◆ The task: Below is a set of records; print all of them exactly as written.

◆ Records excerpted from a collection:
[Start of section]

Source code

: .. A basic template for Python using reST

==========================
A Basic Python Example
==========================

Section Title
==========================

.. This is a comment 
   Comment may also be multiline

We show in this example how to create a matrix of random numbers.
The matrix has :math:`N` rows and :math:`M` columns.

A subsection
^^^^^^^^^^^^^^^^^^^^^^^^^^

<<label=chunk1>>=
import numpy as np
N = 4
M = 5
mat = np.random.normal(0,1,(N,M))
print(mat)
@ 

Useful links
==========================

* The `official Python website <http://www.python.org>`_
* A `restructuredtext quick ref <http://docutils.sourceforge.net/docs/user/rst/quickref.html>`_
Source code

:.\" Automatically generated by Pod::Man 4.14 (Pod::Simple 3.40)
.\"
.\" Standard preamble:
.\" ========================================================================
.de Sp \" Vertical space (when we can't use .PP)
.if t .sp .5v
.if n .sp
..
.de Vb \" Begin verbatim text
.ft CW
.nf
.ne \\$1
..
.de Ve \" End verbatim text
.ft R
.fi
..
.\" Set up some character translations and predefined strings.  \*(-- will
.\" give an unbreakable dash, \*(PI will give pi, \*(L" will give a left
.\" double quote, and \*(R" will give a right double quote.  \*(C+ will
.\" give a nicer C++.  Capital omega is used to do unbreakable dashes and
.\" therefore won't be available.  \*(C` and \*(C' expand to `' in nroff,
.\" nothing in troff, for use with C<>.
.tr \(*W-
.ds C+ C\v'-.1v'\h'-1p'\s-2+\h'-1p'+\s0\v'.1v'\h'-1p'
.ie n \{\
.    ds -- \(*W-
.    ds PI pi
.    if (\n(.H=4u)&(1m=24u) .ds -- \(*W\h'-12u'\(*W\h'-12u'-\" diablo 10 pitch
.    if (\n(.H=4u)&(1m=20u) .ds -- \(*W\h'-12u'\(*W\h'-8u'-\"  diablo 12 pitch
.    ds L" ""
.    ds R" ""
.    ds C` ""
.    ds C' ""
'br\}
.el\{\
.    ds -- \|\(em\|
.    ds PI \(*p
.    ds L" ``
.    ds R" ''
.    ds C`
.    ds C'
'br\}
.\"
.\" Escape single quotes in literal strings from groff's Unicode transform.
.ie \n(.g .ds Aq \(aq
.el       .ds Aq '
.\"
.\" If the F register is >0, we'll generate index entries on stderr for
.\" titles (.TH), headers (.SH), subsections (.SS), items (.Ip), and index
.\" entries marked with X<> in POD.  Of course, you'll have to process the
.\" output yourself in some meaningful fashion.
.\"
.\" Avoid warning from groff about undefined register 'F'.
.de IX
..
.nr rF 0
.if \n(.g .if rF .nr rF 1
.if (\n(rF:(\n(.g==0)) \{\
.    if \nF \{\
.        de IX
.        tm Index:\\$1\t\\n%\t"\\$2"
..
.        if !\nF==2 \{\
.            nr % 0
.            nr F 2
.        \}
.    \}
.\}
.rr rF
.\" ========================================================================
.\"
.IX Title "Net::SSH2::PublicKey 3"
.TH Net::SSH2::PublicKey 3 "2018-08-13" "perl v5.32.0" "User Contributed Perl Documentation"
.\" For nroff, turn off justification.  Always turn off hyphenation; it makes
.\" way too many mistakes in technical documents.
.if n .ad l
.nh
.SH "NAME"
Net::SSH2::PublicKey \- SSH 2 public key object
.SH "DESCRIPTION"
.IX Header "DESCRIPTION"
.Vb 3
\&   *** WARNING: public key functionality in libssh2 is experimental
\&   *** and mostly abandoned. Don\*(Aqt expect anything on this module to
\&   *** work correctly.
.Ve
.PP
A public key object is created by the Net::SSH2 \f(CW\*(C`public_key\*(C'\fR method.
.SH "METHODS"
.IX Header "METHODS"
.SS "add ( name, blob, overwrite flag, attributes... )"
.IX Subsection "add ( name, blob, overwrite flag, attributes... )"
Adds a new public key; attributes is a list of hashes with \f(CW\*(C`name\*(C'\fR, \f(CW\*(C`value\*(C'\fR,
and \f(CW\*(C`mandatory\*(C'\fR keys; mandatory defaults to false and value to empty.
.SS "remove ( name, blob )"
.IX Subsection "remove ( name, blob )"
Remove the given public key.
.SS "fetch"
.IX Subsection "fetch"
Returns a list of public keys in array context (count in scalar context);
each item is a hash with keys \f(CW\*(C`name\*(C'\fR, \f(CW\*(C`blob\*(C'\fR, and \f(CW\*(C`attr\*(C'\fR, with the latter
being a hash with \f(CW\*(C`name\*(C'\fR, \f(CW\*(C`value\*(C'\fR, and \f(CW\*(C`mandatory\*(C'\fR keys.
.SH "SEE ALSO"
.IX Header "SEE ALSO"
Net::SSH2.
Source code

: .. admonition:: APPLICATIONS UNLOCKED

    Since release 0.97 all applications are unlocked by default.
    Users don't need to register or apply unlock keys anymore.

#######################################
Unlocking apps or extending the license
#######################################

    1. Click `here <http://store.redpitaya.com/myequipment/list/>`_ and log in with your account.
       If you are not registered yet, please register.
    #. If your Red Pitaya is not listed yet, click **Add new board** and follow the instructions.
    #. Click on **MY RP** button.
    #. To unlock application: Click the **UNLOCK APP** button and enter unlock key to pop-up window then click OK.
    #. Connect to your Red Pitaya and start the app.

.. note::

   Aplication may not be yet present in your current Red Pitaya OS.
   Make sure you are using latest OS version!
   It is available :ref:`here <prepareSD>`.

[End of section]

◆ Response area:
Source code

: .. A basic template for Python using reST

==========================
A Basic Python Example
==========================

Section Title
==========================

.. This is a comment 
   Comment may also be multiline

We show in this example how to create a matrix of random numbers.
The matrix has :math:`N` rows and :math:`M` columns.

A subsection
^^^^^^^^^^^^^^^^^^^^^^^^^^

<<label=chunk1>>=
import numpy as np
N = 4
M = 5
mat = np.random.normal(0,1,(N,M))
print(mat)
@ 

Useful links
==========================

* The `official Python website <http://www.python.org>`_
* A `restructuredtext quick ref <http://docutils.sourceforge.net/docs/user/rst/quickref.html>`_
Source code

:.\" Automatically generated by Pod::Man 4.14 (Pod::Simple 3.40)
.\"
.\" Standard preamble:
.\" ========================================================================
.de Sp \" Vertical space (when we can't use .PP)
.if t .sp .5v
.if n .sp
..
.de Vb \" Begin verbatim text
.ft CW
.nf
.ne \\$1
..
.de Ve \" End verbatim text
.ft R
.fi
..
.\" Set up some character translations and predefined strings.  \*(-- will
.\" give an unbreakable dash, \*(PI will give pi, \*(L" will give a left
.\" double quote, and \*(R" will give a right double quote.  \*(C+ will
.\" give a nicer C++.  Capital omega is used to do unbreakable dashes and
.\" therefore won't be available.  \*(C` and \*(C' expand to `' in nroff,
.\" nothing in troff, for use with C<>.
.tr \(*W-
.ds C+ C\v'-.1v'\h'-1p'\s-2+\h'-1p'+\s0\v'.1v'\h'-1p'
.ie n \{\
.    ds -- \(*W-
.    ds PI pi
.    if (\n(.H=4u)&(1m=24u) .ds -- \(*W\h'-12u'\(*W\h'-12u'-\" diablo 10 pitch
.    if (\n(.H=4u)&(1m=20u) .ds -- \(*W\h'-12u'\(*W\h'-8u'-\"  diablo 12 pitch
.    ds L" ""
.    ds R" ""
.    ds C` ""
.    ds C' ""
'br\}
.el\{\
.    ds -- \|\(em\|
.    ds PI \(*p
.    ds L" ``
.    ds R" ''
.    ds C`
.    ds C'
'br\}
.\"
.\" Escape single quotes in literal strings from groff's Unicode transform.
.ie \n(.g .ds Aq \(aq
.el       .ds Aq '
.\"
.\" If the F register is >0, we'll generate index entries on stderr for
.\" titles (.TH), headers (.SH), subsections (.SS), items (.Ip), and index
.\" entries marked with X<> in POD.  Of course, you'll have to process the
.\" output yourself in some meaningful fashion.
.\"
.\" Avoid warning from groff about undefined register 'F'.
.de IX
..
.nr rF 0
.if \n(.g .if rF .nr rF 1
.if (\n(rF:(\n(.g==0)) \{\
.    if \nF \{\
.        de IX
.        tm Index:\\$1\t\\n%\t"\\$2"
..
.        if !\nF==2 \{\
.            nr % 0
.            nr F 2
.        \}
.    \}
.\}
.rr rF
.\" ========================================================================
.\"
.IX Title "Net::SSH2::PublicKey 3"
.TH Net::SSH2::PublicKey 3 "2018-08-13" "perl v5.32.0" "User Contributed Perl Documentation"
.\" For nroff, turn off justification.  Always turn off hyphenation; it makes
.\" way too many mistakes in technical documents.
.if n .ad l
.nh
.SH "NAME"
Net::SSH2::PublicKey \- SSH 2 public key object
.SH "DESCRIPTION"
.IX Header "DESCRIPTION"
.Vb 3
\&   *** WARNING: public key functionality in libssh2 is experimental
\&   *** and mostly abandoned. Don\*(Aqt expect anything on this module to
\&   *** work correctly.
.Ve
.PP
A public key object is created by the Net::SSH2 \f(CW\*(C`public_key\*(C'\fR method.
.SH "METHODS"
.IX Header "METHODS"
.SS "add ( name, blob, overwrite flag, attributes... )"
.IX Subsection "add ( name, blob, overwrite flag, attributes... )"
Adds a new public key; attributes is a list of hashes with \f(CW\*(C`name\*(C'\fR, \f(CW\*(C`value\*(C'\fR,
and \f(CW\*(C`mandatory\*(C'\fR keys; mandatory defaults to false and value to empty.
.SS "remove ( name, blob )"
.IX Subsection "remove ( name, blob )"
Remove the given public key.
.SS "fetch"
.IX Subsection "fetch"
Returns a list of public keys in array context (count in scalar context);
each item is a hash with keys \f(CW\*(C`name\*(C'\fR, \f(CW\*(C`blob\*(C'\fR, and \f(CW\*(C`attr\*(C'\fR, with the latter
being a hash with \f(CW\*(C`name\*(C'\fR, \f(CW\*(C`value\*(C'\fR, and \f(CW\*(C`mandatory\*(C'\fR keys.
.SH "SEE ALSO"
.IX Header "SEE ALSO"
Net::SSH2.
Source code

: .. admonition:: APPLICATIONS UNLOCKED

    Since release 0.97 all applications are unlocked by default.
    Users don't need to register or apply unlock keys anymore.

#######################################
Unlocking apps or extending the license
#######################################

    1. Click `here <http://store.redpitaya.com/myequipment/list/>`_ and log in with your account.
       If you are not registered yet, please register.
    #. If your Red Pitaya is not listed yet, click **Add new board** and follow the instructions.
    #. Click on **MY RP** button.
    #. To unlock application: Click the **UNLOCK APP** button and enter unlock key to pop-up window then click OK.
    #. Connect to your Red Pitaya and start the app.

.. note::

   Aplication may not be yet present in your current Red Pitaya OS.
   Make sure you are using latest OS version!
   It is available :ref:`here <prepareSD>`.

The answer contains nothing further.